Scott Penner, Steinbach Pharmasave owner and pharmacist, is thankful for all the people who have stopped by Pharmasave after they just recently opened. 

“We have been open since August 31st and we're seeing new faces in the store every day and a lot of positive feedback.” 

Penner talks about this year’s flu shot and the COVID booster. He says that it’s okay to get the flu shot and COVID booster on the same day. 

About a year ago the medical community thought it might be better to space them out by a few weeks, but since then more data has come out and they found there is no reason to space them out. 

Penner says it’s convenient to get both shots at the same time. 

"The people are in the store. Let's just get it done and make it easier for everybody.” 

You can get both shots on the same day, but it’s not typically recommended to get them both in the same arm.  

It’s better to get one shot per arm since there is typically a little bit of pain or soreness the following day. This way, you can even out the pain between the two arms. 

“Very often we do recommend to do in alternate arms, and the COVID shot tends to hurt a little bit more and a little bit longer than the average flu shot, so we usually recommend that in your non-dominant arm.” 

The new bivalent booster shot for COVID covers two different strains of coronavirus: the original strain, and the new Omicron strains that are now more prevalent than the original. 

Penner also explains how they produce the flu shot. 

“We try to match the top four strains that were circulating in Asia almost a year ago, and it takes several months to isolate them, cultivate them, and produce them by the time they actually get to Steinbach.” 

Penner says they usually get the strains right and have a pretty good match, but they don’t always get it perfect, which is the reason you can still get the flu despite getting the flu shot. 
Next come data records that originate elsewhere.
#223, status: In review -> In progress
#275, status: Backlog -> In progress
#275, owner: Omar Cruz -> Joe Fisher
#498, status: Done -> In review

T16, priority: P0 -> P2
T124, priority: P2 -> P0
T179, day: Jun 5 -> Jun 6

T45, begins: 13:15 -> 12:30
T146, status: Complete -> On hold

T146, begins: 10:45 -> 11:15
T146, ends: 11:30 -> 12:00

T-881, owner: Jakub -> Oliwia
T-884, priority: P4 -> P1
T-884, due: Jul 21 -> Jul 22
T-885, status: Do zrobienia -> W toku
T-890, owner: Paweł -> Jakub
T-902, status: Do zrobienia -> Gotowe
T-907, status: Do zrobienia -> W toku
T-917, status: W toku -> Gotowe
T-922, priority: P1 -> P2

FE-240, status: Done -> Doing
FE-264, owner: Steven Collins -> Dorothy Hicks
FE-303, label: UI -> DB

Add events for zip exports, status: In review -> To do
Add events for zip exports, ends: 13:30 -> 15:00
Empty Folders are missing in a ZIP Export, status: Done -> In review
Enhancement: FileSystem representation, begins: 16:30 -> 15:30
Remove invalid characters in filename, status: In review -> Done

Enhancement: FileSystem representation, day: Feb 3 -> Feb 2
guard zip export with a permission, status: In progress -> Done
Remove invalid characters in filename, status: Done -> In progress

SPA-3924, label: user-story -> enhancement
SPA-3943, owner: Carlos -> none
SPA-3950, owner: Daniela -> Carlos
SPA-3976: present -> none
"We usually have a pretty good match, but as you know, some people will say, ‘well I got the flu shot and I still got the flu.’ It just so happened that that's just bad luck. We didn't get a good match that particular year.” 

He also believes there is a misconception that you can get the flu from taking the flu shot.  

“That is not possible. I've heard that many, many times. It is the inactivated part of the flu virus: the flu virus itself is not in the flu vaccines. All we're doing is building antibodies to the top four strains of the flu virus."